(WORK ITEM): Reproduce every line of the records that follow, character for character and in the same order.

(SUPPLIED INFORMATION):
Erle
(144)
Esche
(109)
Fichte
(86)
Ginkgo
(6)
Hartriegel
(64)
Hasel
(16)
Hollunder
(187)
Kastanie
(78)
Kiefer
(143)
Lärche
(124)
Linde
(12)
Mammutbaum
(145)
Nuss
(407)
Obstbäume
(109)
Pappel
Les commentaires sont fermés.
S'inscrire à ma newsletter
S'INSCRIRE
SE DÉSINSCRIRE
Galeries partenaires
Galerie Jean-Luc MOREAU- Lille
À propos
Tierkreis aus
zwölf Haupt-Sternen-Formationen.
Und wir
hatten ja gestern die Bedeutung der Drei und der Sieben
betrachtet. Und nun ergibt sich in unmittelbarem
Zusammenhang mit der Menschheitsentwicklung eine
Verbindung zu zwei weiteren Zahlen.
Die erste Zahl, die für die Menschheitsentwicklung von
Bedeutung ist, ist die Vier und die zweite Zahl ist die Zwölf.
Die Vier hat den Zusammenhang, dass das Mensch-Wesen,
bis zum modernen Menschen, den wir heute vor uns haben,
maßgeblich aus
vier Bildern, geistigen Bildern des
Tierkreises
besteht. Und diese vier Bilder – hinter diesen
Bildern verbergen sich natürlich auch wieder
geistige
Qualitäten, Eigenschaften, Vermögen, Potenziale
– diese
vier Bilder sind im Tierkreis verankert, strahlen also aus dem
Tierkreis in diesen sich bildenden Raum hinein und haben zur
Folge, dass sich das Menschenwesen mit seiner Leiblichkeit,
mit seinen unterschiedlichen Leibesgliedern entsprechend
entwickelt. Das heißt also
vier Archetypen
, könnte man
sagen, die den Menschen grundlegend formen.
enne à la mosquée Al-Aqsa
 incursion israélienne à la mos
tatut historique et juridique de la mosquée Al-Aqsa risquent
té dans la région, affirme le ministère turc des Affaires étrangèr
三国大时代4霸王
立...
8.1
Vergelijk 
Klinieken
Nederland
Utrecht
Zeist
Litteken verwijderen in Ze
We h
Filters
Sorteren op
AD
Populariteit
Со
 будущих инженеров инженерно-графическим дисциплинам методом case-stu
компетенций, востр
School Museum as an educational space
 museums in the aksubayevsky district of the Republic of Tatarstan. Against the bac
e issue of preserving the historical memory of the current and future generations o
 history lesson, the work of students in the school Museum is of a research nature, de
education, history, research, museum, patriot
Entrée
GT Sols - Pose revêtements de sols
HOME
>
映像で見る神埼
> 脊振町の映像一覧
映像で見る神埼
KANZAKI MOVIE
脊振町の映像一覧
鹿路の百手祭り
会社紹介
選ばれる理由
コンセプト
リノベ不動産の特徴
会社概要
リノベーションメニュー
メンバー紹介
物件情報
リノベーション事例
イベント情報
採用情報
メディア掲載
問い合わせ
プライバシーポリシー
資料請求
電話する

(WRITTEN SOLUTION):
Erle
(144)
Esche
(109)
Fichte
(86)
Ginkgo
(6)
Hartriegel
(64)
Hasel
(16)
Hollunder
(187)
Kastanie
(78)
Kiefer
(143)
Lärche
(124)
Linde
(12)
Mammutbaum
(145)
Nuss
(407)
Obstbäume
(109)
Pappel
Les commentaires sont fermés.
S'inscrire à ma newsletter
S'INSCRIRE
SE DÉSINSCRIRE
Galeries partenaires
Galerie Jean-Luc MOREAU- Lille
À propos
Tierkreis aus
zwölf Haupt-Sternen-Formationen.
Und wir
hatten ja gestern die Bedeutung der Drei und der Sieben
betrachtet. Und nun ergibt sich in unmittelbarem
Zusammenhang mit der Menschheitsentwicklung eine
Verbindung zu zwei weiteren Zahlen.
Die erste Zahl, die für die Menschheitsentwicklung von
Bedeutung ist, ist die Vier und die zweite Zahl ist die Zwölf.
Die Vier hat den Zusammenhang, dass das Mensch-Wesen,
bis zum modernen Menschen, den wir heute vor uns haben,
maßgeblich aus
vier Bildern, geistigen Bildern des
Tierkreises
besteht. Und diese vier Bilder – hinter diesen
Bildern verbergen sich natürlich auch wieder
geistige
Qualitäten, Eigenschaften, Vermögen, Potenziale
– diese
vier Bilder sind im Tierkreis verankert, strahlen also aus dem
Tierkreis in diesen sich bildenden Raum hinein und haben zur
Folge, dass sich das Menschenwesen mit seiner Leiblichkeit,
mit seinen unterschiedlichen Leibesgliedern entsprechend
entwickelt. Das heißt also
vier Archetypen
, könnte man
sagen, die den Menschen grundlegend formen.
enne à la mosquée Al-Aqsa
 incursion israélienne à la mos
tatut historique et juridique de la mosquée Al-Aqsa risquent
té dans la région, affirme le ministère turc des Affaires étrangèr
三国大时代4霸王
立...
8.1
Vergelijk 
Klinieken
Nederland
Utrecht
Zeist
Litteken verwijderen in Ze
We h
Filters
Sorteren op
AD
Populariteit
Со
 будущих инженеров инженерно-графическим дисциплинам методом case-stu
компетенций, востр
School Museum as an educational space
 museums in the aksubayevsky district of the Republic of Tatarstan. Against the bac
e issue of preserving the historical memory of the current and future generations o
 history lesson, the work of students in the school Museum is of a research nature, de
education, history, research, museum, patriot
Entrée
GT Sols - Pose revêtements de sols
HOME
>
映像で見る神埼
> 脊振町の映像一覧
映像で見る神埼
KANZAKI MOVIE
脊振町の映像一覧
鹿路の百手祭り
会社紹介
選ばれる理由
コンセプト
リノベ不動産の特徴
会社概要
リノベーションメニュー
メンバー紹介
物件情報
リノベーション事例
イベント情報
採用情報
メディア掲載
問い合わせ
プライバシーポリシー
資料請求
電話する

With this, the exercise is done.